Basic Buddhist Concepts
A True Understanding of Dependent Origination
Life is influenced by all kinds of natural and scientific laws – physical, mathematical, chemical, physiological, psychological, economic, political, legal, ethical, and aesthetic. All of these standards and principles constantly intermingle and interact with one another and with karma in the complex mixture of objective and subjective phenomena that constitutes life. Under these circumstances, totally explaining dependent origination as it operates in life would involve the impossible task of mastering all fields of modern science, scholarship, and art. From the religious viewpoint, however, it is enough to try to understand how things are and to strive to determine how they should be. These are the purposes of a true understanding of dependent origination.
Basic Buddhist Concepts
Universal Causation and the Moral Code It Implies
The Buddhist law of dependent origination teaches that everything in the universe is interrelated and that all human beings live in an organically structured world, all of whose parts are interdependent.
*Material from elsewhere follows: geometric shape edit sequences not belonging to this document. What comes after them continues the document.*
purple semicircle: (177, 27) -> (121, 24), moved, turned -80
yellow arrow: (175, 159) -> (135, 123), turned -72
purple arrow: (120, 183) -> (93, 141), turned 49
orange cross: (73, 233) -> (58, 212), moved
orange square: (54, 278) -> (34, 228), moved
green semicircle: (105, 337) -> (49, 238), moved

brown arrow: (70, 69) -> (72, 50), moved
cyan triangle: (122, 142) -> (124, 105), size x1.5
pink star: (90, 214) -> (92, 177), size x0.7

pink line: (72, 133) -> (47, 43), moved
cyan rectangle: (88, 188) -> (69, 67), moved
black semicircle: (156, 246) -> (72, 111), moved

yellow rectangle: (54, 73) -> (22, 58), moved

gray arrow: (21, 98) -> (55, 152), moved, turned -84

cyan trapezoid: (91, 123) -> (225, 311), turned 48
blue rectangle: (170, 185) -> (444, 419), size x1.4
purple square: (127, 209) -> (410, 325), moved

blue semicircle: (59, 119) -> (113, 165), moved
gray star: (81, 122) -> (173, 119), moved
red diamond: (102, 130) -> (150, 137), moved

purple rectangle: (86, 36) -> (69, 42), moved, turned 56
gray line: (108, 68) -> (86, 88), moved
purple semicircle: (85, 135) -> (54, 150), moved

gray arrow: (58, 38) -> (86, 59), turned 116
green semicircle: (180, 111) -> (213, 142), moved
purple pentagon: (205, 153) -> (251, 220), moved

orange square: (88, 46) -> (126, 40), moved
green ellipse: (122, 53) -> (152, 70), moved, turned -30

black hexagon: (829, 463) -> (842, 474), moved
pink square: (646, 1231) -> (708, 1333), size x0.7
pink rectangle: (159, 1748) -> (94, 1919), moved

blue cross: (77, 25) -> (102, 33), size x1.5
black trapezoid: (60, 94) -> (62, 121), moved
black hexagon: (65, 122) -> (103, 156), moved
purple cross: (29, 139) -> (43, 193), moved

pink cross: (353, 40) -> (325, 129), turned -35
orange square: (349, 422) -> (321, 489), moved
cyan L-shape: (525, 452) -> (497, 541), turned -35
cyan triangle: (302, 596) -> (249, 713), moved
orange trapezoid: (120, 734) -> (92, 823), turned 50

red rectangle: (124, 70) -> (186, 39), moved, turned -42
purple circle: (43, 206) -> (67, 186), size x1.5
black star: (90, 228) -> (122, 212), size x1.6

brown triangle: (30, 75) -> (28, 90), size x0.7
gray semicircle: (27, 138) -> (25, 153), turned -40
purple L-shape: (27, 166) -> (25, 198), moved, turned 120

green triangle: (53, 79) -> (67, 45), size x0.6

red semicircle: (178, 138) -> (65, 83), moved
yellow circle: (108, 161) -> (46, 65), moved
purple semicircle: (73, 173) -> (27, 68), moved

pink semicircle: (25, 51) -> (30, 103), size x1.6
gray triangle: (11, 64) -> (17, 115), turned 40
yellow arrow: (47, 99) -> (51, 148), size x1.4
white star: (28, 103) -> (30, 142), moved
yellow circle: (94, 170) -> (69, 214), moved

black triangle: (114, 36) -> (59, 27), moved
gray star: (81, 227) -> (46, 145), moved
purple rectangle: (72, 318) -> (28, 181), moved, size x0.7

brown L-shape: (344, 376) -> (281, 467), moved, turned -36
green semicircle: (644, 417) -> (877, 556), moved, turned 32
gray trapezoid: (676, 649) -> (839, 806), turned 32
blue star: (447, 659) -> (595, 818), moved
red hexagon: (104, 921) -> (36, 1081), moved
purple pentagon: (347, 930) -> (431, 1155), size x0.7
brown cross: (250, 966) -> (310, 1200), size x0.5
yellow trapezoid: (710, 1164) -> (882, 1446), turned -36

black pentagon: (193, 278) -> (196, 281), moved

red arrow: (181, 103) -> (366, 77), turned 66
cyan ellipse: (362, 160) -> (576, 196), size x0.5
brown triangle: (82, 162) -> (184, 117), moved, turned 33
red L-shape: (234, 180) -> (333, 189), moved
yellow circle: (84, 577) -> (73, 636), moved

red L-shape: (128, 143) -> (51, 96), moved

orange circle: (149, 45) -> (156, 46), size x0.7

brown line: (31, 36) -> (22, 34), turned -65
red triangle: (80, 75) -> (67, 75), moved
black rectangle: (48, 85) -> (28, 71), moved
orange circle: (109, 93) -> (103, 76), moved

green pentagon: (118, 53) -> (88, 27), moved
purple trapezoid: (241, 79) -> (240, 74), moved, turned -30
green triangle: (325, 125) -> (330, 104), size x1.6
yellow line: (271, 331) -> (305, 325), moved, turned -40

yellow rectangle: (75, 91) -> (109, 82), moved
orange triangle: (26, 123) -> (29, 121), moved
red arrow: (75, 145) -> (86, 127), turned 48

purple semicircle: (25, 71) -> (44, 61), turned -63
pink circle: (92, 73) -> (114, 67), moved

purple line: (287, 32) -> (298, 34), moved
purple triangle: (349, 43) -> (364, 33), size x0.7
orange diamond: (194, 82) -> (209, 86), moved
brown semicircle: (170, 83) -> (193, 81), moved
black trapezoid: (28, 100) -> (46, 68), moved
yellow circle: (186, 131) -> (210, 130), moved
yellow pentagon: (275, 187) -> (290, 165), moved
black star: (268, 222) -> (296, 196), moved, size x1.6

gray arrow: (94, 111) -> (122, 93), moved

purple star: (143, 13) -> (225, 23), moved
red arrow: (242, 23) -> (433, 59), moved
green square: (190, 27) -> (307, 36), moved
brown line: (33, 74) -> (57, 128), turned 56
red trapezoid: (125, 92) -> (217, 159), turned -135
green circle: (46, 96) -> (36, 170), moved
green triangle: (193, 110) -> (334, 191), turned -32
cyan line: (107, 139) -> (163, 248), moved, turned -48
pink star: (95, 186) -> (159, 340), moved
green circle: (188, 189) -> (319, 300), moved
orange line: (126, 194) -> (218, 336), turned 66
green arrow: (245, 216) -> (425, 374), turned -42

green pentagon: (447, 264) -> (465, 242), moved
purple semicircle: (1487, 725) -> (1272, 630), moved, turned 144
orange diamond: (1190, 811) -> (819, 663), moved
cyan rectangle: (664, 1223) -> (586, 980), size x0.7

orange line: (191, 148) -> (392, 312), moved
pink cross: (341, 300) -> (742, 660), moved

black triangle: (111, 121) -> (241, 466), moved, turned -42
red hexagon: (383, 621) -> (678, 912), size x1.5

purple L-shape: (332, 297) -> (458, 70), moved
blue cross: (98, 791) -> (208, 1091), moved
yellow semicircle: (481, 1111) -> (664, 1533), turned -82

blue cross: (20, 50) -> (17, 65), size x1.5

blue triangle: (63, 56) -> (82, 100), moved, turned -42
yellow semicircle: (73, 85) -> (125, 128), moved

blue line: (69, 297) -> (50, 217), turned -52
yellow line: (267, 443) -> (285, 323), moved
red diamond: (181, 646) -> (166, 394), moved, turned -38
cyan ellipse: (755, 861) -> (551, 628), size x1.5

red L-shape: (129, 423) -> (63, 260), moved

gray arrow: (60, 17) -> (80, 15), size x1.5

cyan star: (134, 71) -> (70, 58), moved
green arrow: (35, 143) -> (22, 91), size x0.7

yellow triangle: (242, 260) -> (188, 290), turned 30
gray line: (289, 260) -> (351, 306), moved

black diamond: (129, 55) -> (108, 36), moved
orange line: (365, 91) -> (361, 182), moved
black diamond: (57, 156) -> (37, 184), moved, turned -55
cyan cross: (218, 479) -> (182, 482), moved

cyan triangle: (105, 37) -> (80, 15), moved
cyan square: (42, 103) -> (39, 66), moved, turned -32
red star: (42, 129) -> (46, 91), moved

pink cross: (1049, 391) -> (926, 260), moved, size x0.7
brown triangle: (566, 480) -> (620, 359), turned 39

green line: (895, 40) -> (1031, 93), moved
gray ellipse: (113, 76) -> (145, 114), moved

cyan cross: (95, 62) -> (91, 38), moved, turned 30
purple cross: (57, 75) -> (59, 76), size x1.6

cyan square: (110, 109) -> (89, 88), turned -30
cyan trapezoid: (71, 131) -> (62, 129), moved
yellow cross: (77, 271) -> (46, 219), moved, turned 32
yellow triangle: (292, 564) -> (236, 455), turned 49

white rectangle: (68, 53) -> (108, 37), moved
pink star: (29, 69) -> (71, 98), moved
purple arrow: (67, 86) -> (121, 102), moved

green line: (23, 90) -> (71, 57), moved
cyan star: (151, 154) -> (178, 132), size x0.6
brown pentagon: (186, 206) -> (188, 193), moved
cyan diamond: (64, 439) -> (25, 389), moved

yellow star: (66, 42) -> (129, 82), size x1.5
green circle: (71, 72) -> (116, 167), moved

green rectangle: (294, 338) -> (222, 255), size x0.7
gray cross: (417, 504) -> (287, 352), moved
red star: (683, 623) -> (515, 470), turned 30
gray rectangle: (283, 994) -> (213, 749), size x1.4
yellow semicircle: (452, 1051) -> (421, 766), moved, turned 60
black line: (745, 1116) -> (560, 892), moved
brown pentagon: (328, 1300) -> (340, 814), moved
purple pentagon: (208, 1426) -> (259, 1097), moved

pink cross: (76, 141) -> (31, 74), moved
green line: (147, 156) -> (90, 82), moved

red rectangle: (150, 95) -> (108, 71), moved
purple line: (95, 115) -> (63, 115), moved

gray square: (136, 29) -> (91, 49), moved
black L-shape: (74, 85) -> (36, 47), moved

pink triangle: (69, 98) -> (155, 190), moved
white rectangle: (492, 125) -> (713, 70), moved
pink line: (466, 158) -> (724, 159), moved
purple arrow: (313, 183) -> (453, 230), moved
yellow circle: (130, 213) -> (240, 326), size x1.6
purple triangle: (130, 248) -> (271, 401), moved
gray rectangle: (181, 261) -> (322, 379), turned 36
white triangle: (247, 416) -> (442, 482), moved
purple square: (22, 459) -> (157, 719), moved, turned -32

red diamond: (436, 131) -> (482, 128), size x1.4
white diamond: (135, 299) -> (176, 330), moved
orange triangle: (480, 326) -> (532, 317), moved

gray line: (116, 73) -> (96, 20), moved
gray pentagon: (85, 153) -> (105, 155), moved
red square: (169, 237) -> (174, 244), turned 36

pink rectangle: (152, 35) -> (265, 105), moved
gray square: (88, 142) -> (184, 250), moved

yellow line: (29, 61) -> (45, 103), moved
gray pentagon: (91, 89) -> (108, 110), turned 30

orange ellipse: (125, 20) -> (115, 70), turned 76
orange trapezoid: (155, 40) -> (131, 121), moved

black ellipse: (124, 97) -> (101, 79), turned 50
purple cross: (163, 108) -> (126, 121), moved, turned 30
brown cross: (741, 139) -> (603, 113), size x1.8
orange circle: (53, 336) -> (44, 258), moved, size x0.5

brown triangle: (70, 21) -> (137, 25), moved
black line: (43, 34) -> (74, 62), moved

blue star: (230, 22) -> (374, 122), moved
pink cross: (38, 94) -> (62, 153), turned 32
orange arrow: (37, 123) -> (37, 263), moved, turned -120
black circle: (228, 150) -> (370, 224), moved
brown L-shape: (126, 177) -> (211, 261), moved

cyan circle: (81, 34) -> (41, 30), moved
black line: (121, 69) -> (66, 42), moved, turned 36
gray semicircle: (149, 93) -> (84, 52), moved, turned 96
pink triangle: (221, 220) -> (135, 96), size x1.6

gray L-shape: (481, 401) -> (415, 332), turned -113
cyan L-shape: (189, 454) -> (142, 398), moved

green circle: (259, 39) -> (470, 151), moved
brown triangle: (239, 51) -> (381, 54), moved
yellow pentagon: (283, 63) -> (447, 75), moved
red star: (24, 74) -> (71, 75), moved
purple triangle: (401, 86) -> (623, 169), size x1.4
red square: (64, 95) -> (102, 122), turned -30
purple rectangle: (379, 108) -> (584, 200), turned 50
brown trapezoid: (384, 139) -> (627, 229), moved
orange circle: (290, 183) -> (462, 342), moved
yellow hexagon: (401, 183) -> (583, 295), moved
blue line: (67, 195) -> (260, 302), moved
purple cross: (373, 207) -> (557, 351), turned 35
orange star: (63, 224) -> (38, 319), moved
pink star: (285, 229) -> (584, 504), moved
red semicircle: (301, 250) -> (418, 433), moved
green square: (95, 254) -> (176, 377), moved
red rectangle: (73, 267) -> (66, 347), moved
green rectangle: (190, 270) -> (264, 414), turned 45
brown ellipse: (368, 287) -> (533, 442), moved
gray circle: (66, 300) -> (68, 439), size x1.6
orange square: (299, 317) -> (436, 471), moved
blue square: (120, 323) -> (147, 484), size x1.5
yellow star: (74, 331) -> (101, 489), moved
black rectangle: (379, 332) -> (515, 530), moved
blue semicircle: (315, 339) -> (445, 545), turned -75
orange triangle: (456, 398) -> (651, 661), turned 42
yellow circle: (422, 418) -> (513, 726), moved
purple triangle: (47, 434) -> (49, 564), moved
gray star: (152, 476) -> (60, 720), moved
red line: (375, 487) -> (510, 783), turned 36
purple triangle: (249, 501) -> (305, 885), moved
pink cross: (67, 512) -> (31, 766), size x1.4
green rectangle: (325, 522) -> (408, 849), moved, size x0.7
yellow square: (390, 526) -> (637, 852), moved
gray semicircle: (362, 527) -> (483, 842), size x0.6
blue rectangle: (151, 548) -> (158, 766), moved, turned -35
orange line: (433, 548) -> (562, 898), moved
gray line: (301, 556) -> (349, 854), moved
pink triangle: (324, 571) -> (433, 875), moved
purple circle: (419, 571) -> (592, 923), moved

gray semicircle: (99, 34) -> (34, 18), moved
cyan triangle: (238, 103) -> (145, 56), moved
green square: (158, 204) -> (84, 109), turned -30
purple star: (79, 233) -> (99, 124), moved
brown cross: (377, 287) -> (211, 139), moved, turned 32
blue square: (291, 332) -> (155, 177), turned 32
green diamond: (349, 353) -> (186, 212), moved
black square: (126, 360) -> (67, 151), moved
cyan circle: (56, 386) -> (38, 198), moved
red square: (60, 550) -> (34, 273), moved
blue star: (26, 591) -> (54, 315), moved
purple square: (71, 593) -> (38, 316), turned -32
To attempt to divorce oneself from the whole and seek no more than one’s own personal bliss is to ignore the principle of universal causation and the moral code it implies. This is why the Buddha rejected both meditation and asceticism as paths to enlightenment: both mistake a false cause for a true one.Basic Buddhist Concepts
Impermanent Life Must Not Be Lived Carelessly
The doctrines of universal impermanence and the absence of a persisting self are based on an objective view of reality but motivate religious practice. These doctrines mean that all things are constantly changing, that nothing is a fixed entity, and that all existence is relative and interdependent. Realization of these truths helps prevent attachments to the transient phenomena of the world and inspires the wish to avoid harming others and to make each passing moment as valuable as possible for everyone. People who understand impermanence and the absence of a persisting self are unlikely to fritter away their short lives in vain pursuits. Aware of the pricelessness of their material and spiritual heritage, which has been created through the labor, talent, and devotion of countless people, they feel obliged to do what they can to preserve it for future generations. Such people know that precisely because it is impermanent life must not be lived carelessly.
Basic Buddhist Concepts
Organic Buddhism
Though apparently mechanical, society moves in a purposeful way because all of its members are consciously goal oriented. Since they are morally neutral, the Buddhist doctrines of impermanence and the absence of a persisting self are as purposeless as the laws of physics and chemistry. The principles that all existence is suffering and that nirvana is tranquility, however, are purposeful: their goal is the elimination of suffering, and they set standards for religious – specifically, Buddhist – ideals. A course of action is organic when it has ideal purposes, regards as evil whatever runs counter to those purposes and as good whatever conduces to their achievement, and strives to move away from evil and toward good. The Buddhist law of dependent origination regards confinement to the cycle of transmigration and suffering as evil, interprets the elimination of the causes that produce such suffering as good, and teaches the way to attain that goal.
Basic Buddhist Concepts
Giving
At the outset, a person may engage in charitable works in the hope of the karmic reward of rebirth in paradise. But as the experience is repeated the person forgets about rewards and gives for the pleasure of giving, eventually advancing to the realization that even this pleasure is selfish. Warmed by the light and peace generated by giving, such a person finds life meaningless without giving selflessly and no longer even takes into consideration the pleasure to be derived from acts of giving.